Moreover, whilst the Government might ask us to ‘trust us because we are being led by science and only doing what the evidence supports’, there are two important replies. First, we need to know what that science and evidence is. This is not least because there is not a single scientific truth on each and every matter which lies ready to hand for use by politicians. Indeed, as has become apparent in very many commentaries and academic analyses there are different predictive models of what might happen, different accounts of how COVID-19 might be having the effects it is. (Are there, for instance, important cultural and social variables in its transmission and outcomes of infection?), different assumptions in play (can we really achieve ‘herd immunity’ through a certain level of infection in the population?), and so on. It is a characteristic of science that it needs to be properly analysed, contested and evaluated.

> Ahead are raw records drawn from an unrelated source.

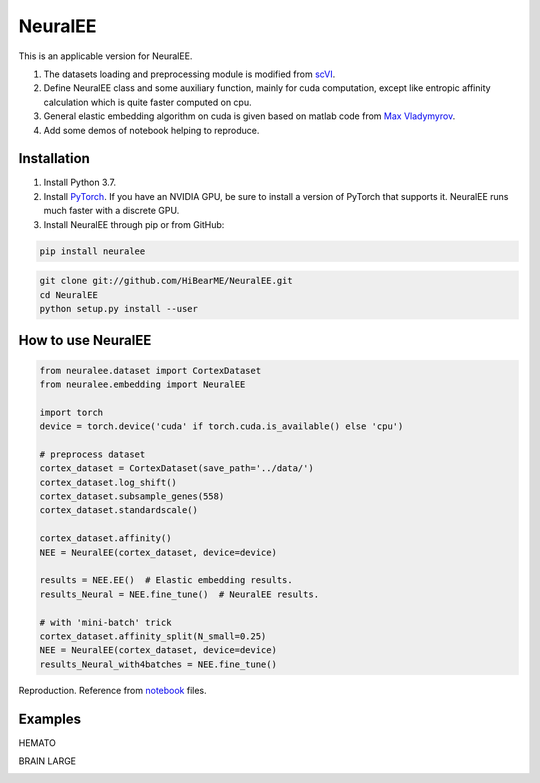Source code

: ========
NeuralEE
========
.. image:: https://travis-ci.org/HiBearME/NeuralEE.svg?branch=master
    :target: https://travis-ci.org/HiBearME/NeuralEE
    :alt: Build Status
.. image:: https://readthedocs.org/projects/neuralee/badge/?version=latest
    :target: https://neuralee.readthedocs.io/en/latest/?badge=latest
    :alt: Documentation Status
      
This is an applicable version for NeuralEE.

1. The datasets loading and preprocessing module is modified from
   `scVI <https://github.com/YosefLab/scVI>`_.
2. Define NeuralEE class and some auxiliary function, mainly for cuda
   computation, except like entropic affinity calculation which is 
   quite faster computed on cpu.
3. General elastic embedding algorithm on cuda is given based on matlab code
   from `Max Vladymyrov <https://eng.ucmerced.edu/people/vladymyrov>`_.
4. Add some demos of notebook helping to reproduce.

------------
Installation
------------

1. Install Python 3.7. 

2. Install `PyTorch <https://pytorch.org>`_. If you have an NVIDIA GPU, be sure
   to install a version of PyTorch that supports it. NeuralEE runs much faster
   with a discrete GPU.  

3. Install NeuralEE through pip or from GitHub:

.. code-block:: bash

    pip install neuralee

.. code-block:: bash

    git clone git://github.com/HiBearME/NeuralEE.git
    cd NeuralEE
    python setup.py install --user

-------------------
How to use NeuralEE
-------------------

.. code-block:: python

    from neuralee.dataset import CortexDataset 
    from neuralee.embedding import NeuralEE
    
    import torch
    device = torch.device('cuda' if torch.cuda.is_available() else 'cpu')
    
    # preprocess dataset
    cortex_dataset = CortexDataset(save_path='../data/')
    cortex_dataset.log_shift()
    cortex_dataset.subsample_genes(558)  
    cortex_dataset.standardscale()

    cortex_dataset.affinity()
    NEE = NeuralEE(cortex_dataset, device=device)

    results = NEE.EE()  # Elastic embedding results.
    results_Neural = NEE.fine_tune()  # NeuralEE results.

    # with 'mini-batch' trick
    cortex_dataset.affinity_split(N_small=0.25)
    NEE = NeuralEE(cortex_dataset, device=device)
    results_Neural_with4batches = NEE.fine_tune()

Reproduction. Reference from
`notebook <https://github.com/HiBearME/NeuralEE/tree/master/tests/notebooks>`_
files.

--------
Examples
--------

HEMATO

.. image:: https://raw.githubusercontent.com/HiBearME/NeuralEE/master/img/hemato.png
    :alt: NeuralEE of HEMATO

BRAIN LARGE

.. image:: https://raw.githubusercontent.com/HiBearME/NeuralEE/master/img/brainlarge.png
    :alt: NeuralEE of BRAIN LARGE


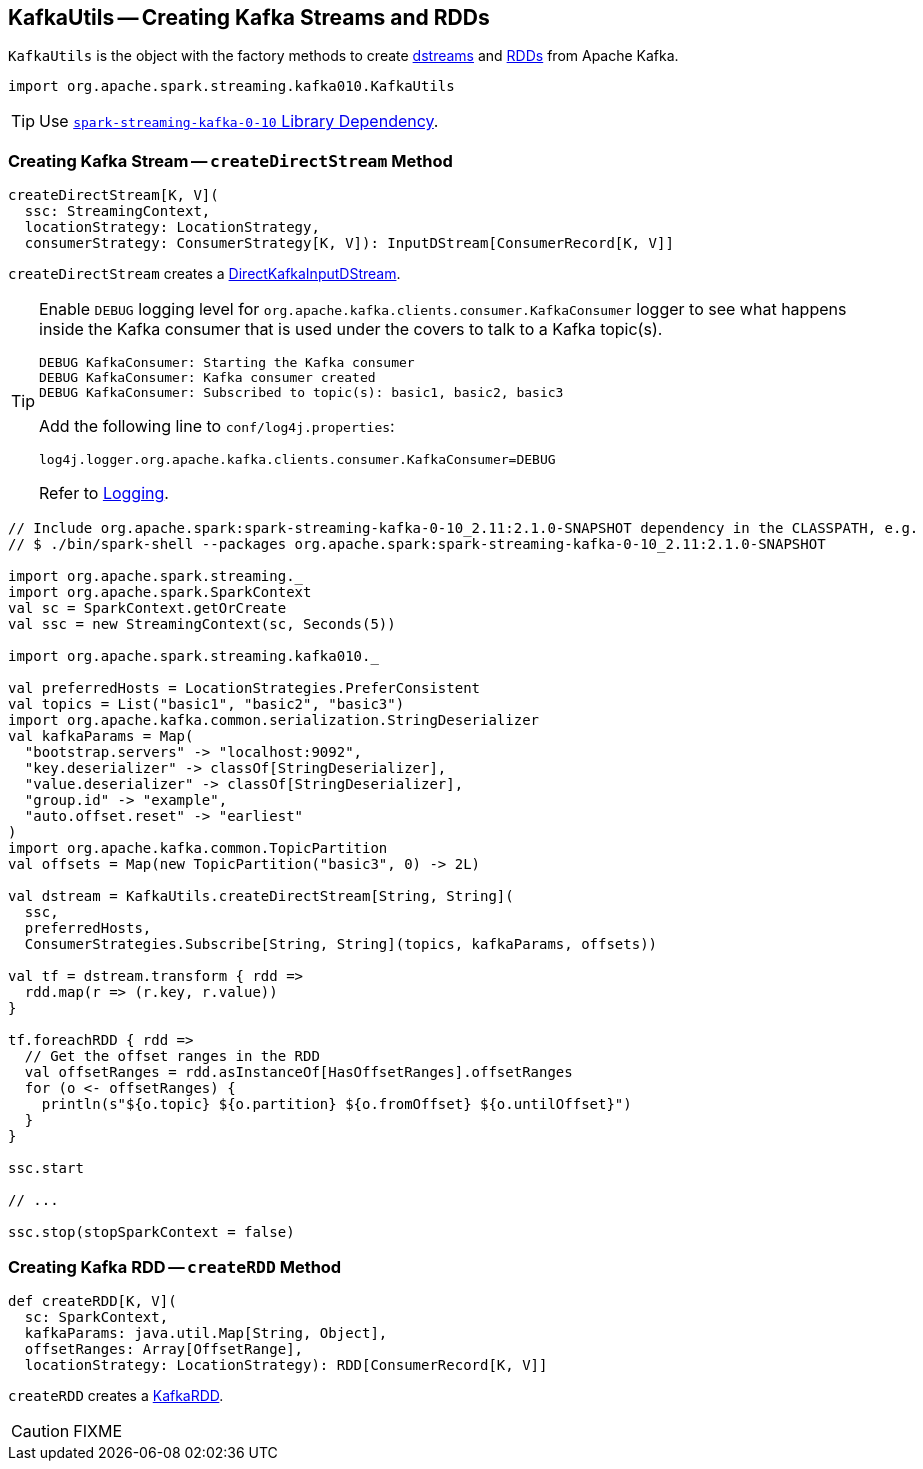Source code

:== [[KafkaUtils]] KafkaUtils -- Creating Kafka Streams and RDDs

`KafkaUtils` is the object with the factory methods to create <<createDirectStream, dstreams>> and <<createRDD, RDDs>> from Apache Kafka.

[source, scala]
----
import org.apache.spark.streaming.kafka010.KafkaUtils
----

TIP: Use link:spark-streaming-kafka.adoc#spark-streaming-kafka-0-10[`spark-streaming-kafka-0-10` Library Dependency].

=== [[createDirectStream]] Creating Kafka Stream -- `createDirectStream` Method

[source, scala]
----
createDirectStream[K, V](
  ssc: StreamingContext,
  locationStrategy: LocationStrategy,
  consumerStrategy: ConsumerStrategy[K, V]): InputDStream[ConsumerRecord[K, V]]
----

`createDirectStream` creates a link:spark-streaming-kafka-DirectKafkaInputDStream.adoc[DirectKafkaInputDStream].

[TIP]
====
Enable `DEBUG` logging level for `org.apache.kafka.clients.consumer.KafkaConsumer` logger to see what happens inside the Kafka consumer that is used under the covers to talk to a Kafka topic(s).

```
DEBUG KafkaConsumer: Starting the Kafka consumer
DEBUG KafkaConsumer: Kafka consumer created
DEBUG KafkaConsumer: Subscribed to topic(s): basic1, basic2, basic3
```

Add the following line to `conf/log4j.properties`:

```
log4j.logger.org.apache.kafka.clients.consumer.KafkaConsumer=DEBUG
```

Refer to link:../spark-logging.adoc[Logging].
====

[source, scala]
----
// Include org.apache.spark:spark-streaming-kafka-0-10_2.11:2.1.0-SNAPSHOT dependency in the CLASSPATH, e.g.
// $ ./bin/spark-shell --packages org.apache.spark:spark-streaming-kafka-0-10_2.11:2.1.0-SNAPSHOT

import org.apache.spark.streaming._
import org.apache.spark.SparkContext
val sc = SparkContext.getOrCreate
val ssc = new StreamingContext(sc, Seconds(5))

import org.apache.spark.streaming.kafka010._

val preferredHosts = LocationStrategies.PreferConsistent
val topics = List("basic1", "basic2", "basic3")
import org.apache.kafka.common.serialization.StringDeserializer
val kafkaParams = Map(
  "bootstrap.servers" -> "localhost:9092",
  "key.deserializer" -> classOf[StringDeserializer],
  "value.deserializer" -> classOf[StringDeserializer],
  "group.id" -> "example",
  "auto.offset.reset" -> "earliest"
)
import org.apache.kafka.common.TopicPartition
val offsets = Map(new TopicPartition("basic3", 0) -> 2L)

val dstream = KafkaUtils.createDirectStream[String, String](
  ssc,
  preferredHosts,
  ConsumerStrategies.Subscribe[String, String](topics, kafkaParams, offsets))

val tf = dstream.transform { rdd =>
  rdd.map(r => (r.key, r.value))
}

tf.foreachRDD { rdd =>
  // Get the offset ranges in the RDD
  val offsetRanges = rdd.asInstanceOf[HasOffsetRanges].offsetRanges
  for (o <- offsetRanges) {
    println(s"${o.topic} ${o.partition} ${o.fromOffset} ${o.untilOffset}")
  }
}

ssc.start

// ...

ssc.stop(stopSparkContext = false)
----

=== [[createRDD]] Creating Kafka RDD -- `createRDD` Method

[source, scala]
----
def createRDD[K, V](
  sc: SparkContext,
  kafkaParams: java.util.Map[String, Object],
  offsetRanges: Array[OffsetRange],
  locationStrategy: LocationStrategy): RDD[ConsumerRecord[K, V]]
----

`createRDD` creates a link:spark-streaming-kafka-kafkardd.adoc[KafkaRDD].

CAUTION: FIXME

We need to scrutinise whether it is accurate, adequate and well founded. We also need to know what we don’t know.

Second, any official strategy to deal with a pandemic rests not just on science but on moral values. Indeed, science and ethics are often inextricably connected. A recent comment in The Lancet noted of the predictive modelling of different possible measures of quarantine and social distancing that, however robust the scientific justification of the relevant predictions, each measure came with different social costs and varying consequences for different social groups. Ethics determines whether a strategy should be chosen because it seeks in simple utilitarian terms to secure the best overall aggregate balance of harms and costs. Or whether it rests on a belief that there are fundamental human rights that should never be sacrificed. Values inform a judgment of what is a proper or proportionate balancing of the loss of individual liberty and privacy for the gain of certain public goods; or whether it is fair to expect some social and age groups to suffer disproportionately in any public health initiative.

Perhaps this Government does not ‘do ethics’ – in the way perhaps that Alastair Campbell famously said on behalf of Tony Blair that ‘We don’t do God’. Which would be astonishing and at odds with the thoughtful, deliberated and explained policies of very many other countries. Or else it does but is not properly explaining how. Which would be an abandonment of its democratic obligations to justify its actions to us; and would in itself provide reason not to trust a Government.

Of course, values and ethical justifications are not – just as scientific claims are not – ready to hand and readily agreed. They can be various and contested. Yet, if we do not know what is in play we cannot challenge or debate them and perhaps find agreement. Of course, we might not agree. Democracies do not reach consensus on everything. Yet we need some degree of moral agreement. It is the responsibility of Government to take the lead in this. Those clinicians I have spoken to at the frontline are bewildered and frustrated by the plethora of ethical guidelines on offer. These were supposed to relieve them of the awful and anguished making of choices in isolation and uncertain of what might be right. Yet what we have are several sets of guidance that do not guide in respect of everything, and which doctors and nurses still have to be choose between.

It is not partisan politics to question or criticise Government policy. It would be reasonable to challenge any Government that asked for trust and failed to show exactly why it was trustworthy. There are instances where Government is right not to reveal everything – the intelligence that underlies its military strategy is a favoured example. Yet this pandemic is not, despite the liking of some for bellicose metaphors, a war. It is a dreadful virus whose containment and eventual cure demands a huge collective effort. The Government can trust us to make the effort, but it needs to more clearly demonstrate its trustworthiness in telling us why we should make it.